The reason may be different than you think, Capital One is known for its aggressive marketing campaigns and physical mail spam, it is more likely they didn't want to upset the customers and end users on what Capital One will mean

It is quite likely Capitial one will mine the data, monetize the brand, sell other products and target high value users the typical Brex user.

  • Liquidation preferences may have multiples. A 3x liquidation preference would have erased most gains for anyone who didn’t raise in the last round, employees and founders included.

    • Fair point, but Brex' business would have had to have been incredibly weak to raise on those terms.

Late round investors at least have liquidation preference.

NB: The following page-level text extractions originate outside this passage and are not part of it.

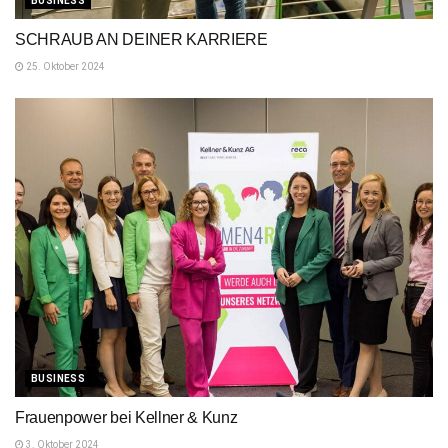
BUSINESS
SCHRAUB AN DEINER KARRIERE
25. Oktober 2024
BUSINESS
Frauenpower bei Kellner & Kunz
3. Oktober 2024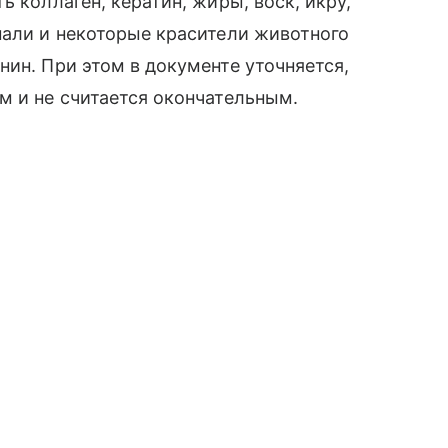
ь коллаген, кератин, жиры, воск, икру,
пали и некоторые красители животного
нин. При этом в документе уточняется,
м и не считается окончательным.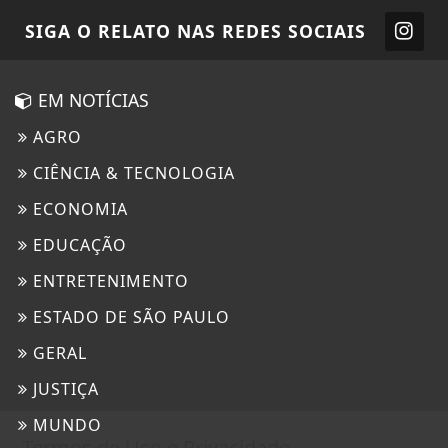
SIGA
O RELATO
NAS REDES SOCIAIS
EM NOTÍCIAS
AGRO
CIÊNCIA & TECNOLOGIA
ECONOMIA
EDUCAÇÃO
ENTRETENIMENTO
ESTADO DE SÃO PAULO
GERAL
JUSTIÇA
MUNDO
Termos de Uso e Privacidade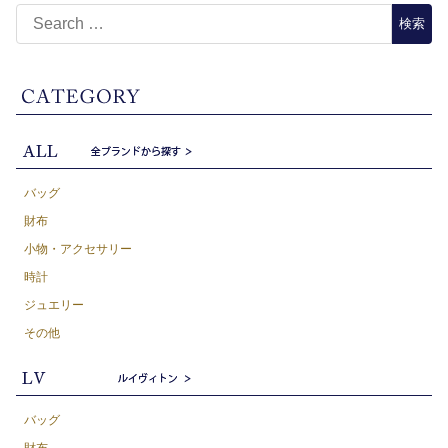
バッグ
財布
小物・アクセサリー
時計
ジュエリー
その他
バッグ
財布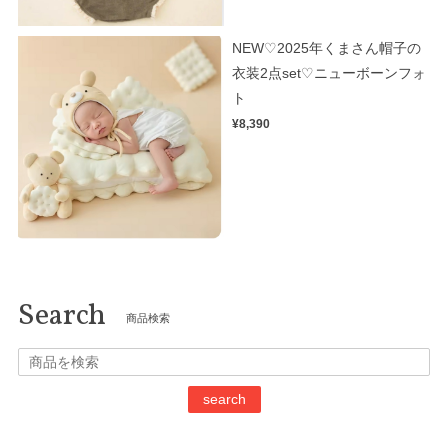
NEW♡2025年くまさん帽子の
衣装2点set♡ニューボーンフォ
ト
¥8,390
Search
商品検索
search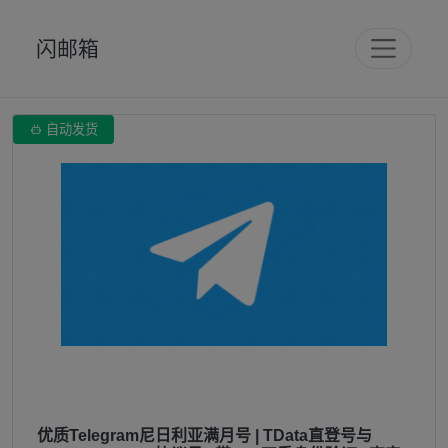
闪邮箱

自动发货
优质Telegram尼日利亚满月号 | TData直登号与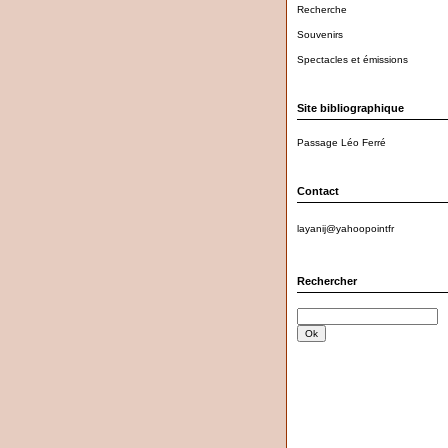
Recherche
Souvenirs
Spectacles et émissions
Site bibliographique
Passage Léo Ferré
Contact
layanij@yahoopointfr
Rechercher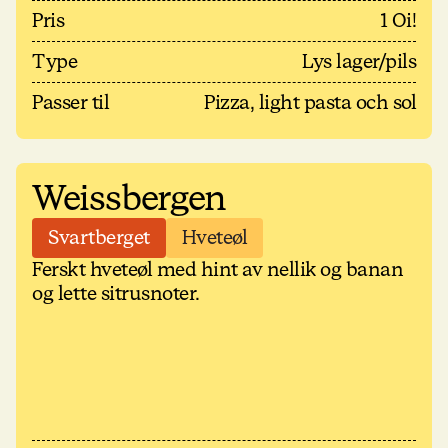
Pris
1 Oi!
Type
Lys lager/pils
Passer til
Pizza, light pasta och sol
Weissbergen
Svartberget
Hveteøl
Ferskt hveteøl med hint av nellik og banan
og lette sitrusnoter.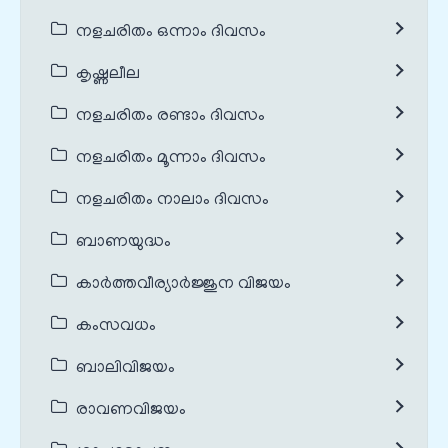
നളചരിതം ഒന്നാം ദിവസം
കൃഷ്ണലീല
നളചരിതം രണ്ടാം ദിവസം
നളചരിതം മൂന്നാം ദിവസം
നളചരിതം നാലാം ദിവസം
ബാണയുദ്ധം
കാർത്തവീര്യാർജ്ജുന വിജയം
കംസവധം
ബാലിവിജയം
രാവണവിജയം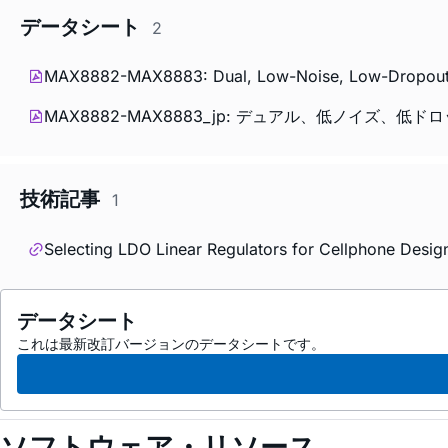
データシート
2
MAX8882-MAX8883: Dual, Low-Noise, Low-Dropout, 
MAX8882-MAX8883_jp: デュアル、低ノイズ、低ドロッ
技術記事
1
Selecting LDO Linear Regulators for Cellphone Desig
データシート
これは最新改訂バージョンのデータシートです。
ソフトウェア・リソース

It's the worst outcome for employees.

fintechs are a hard hat area - they make a lot of noise while raising money - but hardly ever mention costs, profitability

hence few fare well in the public markets or when its time for acquisition

This is a weird theory. Brex sent an email to all customers, alongside posting everywhere on social media. You are making your conclusions because they didn't put the announcement on their landing page?

  • Some people, (eg people who aren't already Brex customers), aren't going to get that email, and aren't following Brex's social media presence. They may not even have a social media account of their own, not even a Linkedin. The only way they would hear about is is via their landing page.

    How much you use social media, and are a Brex customer, is going to influence how big you think that group of people is, but it's for sure, non-zero.

I mean, welcome to literally every tech startup valuation 2021 vs now. 2021 was so amazing for stock valuations.

It's as easy as some VC bros desperately searching for a bigger fool and finding it. Most likely CapitalOne management consists of friends with the VCs.

It's just another case of the principal/agent problem and normalized white-collar fraud in US tech.

  • I don't know why the downvotes, that's most probably what happened. These deals are rarely done for some economic reason, it's mostly because somebody knows someone else who can do it and get mutual benefit, a legalized version of fraud.